* Your instructions *
Once the line with "We encourage your" is found in the entries below, repeat it and each following line exactly, up to and including the line with "Become a surveyor". Add no other lines.

* Provided material *
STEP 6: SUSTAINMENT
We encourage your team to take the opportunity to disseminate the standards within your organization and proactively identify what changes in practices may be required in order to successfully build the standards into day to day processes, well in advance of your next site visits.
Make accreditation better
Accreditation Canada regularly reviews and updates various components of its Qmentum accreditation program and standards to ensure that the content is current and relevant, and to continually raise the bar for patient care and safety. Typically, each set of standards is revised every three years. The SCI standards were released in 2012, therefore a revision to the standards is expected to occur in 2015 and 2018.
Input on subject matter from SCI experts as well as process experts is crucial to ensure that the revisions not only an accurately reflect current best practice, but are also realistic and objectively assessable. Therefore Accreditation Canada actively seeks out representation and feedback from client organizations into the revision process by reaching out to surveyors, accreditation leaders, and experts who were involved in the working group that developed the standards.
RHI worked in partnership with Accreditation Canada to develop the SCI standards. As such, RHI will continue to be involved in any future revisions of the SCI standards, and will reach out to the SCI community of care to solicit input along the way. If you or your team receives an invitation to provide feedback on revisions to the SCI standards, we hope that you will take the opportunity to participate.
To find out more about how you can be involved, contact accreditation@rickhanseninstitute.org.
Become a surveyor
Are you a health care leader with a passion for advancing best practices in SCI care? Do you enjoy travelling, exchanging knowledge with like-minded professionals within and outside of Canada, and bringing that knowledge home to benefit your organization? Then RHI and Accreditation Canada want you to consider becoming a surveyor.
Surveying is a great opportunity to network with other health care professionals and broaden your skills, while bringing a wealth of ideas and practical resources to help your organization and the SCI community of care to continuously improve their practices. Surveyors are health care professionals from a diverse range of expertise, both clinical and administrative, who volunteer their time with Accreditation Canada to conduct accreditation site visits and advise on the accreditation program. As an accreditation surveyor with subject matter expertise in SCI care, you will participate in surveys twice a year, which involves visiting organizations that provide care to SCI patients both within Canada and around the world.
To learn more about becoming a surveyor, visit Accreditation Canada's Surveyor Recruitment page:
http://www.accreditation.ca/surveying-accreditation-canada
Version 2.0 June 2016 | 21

* Answer box *
We encourage your team to take the opportunity to disseminate the standards within your organization and proactively identify what changes in practices may be required in order to successfully build the standards into day to day processes, well in advance of your next site visits.
Make accreditation better
Accreditation Canada regularly reviews and updates various components of its Qmentum accreditation program and standards to ensure that the content is current and relevant, and to continually raise the bar for patient care and safety. Typically, each set of standards is revised every three years. The SCI standards were released in 2012, therefore a revision to the standards is expected to occur in 2015 and 2018.
Input on subject matter from SCI experts as well as process experts is crucial to ensure that the revisions not only an accurately reflect current best practice, but are also realistic and objectively assessable. Therefore Accreditation Canada actively seeks out representation and feedback from client organizations into the revision process by reaching out to surveyors, accreditation leaders, and experts who were involved in the working group that developed the standards.
RHI worked in partnership with Accreditation Canada to develop the SCI standards. As such, RHI will continue to be involved in any future revisions of the SCI standards, and will reach out to the SCI community of care to solicit input along the way. If you or your team receives an invitation to provide feedback on revisions to the SCI standards, we hope that you will take the opportunity to participate.
To find out more about how you can be involved, contact accreditation@rickhanseninstitute.org.
Become a surveyor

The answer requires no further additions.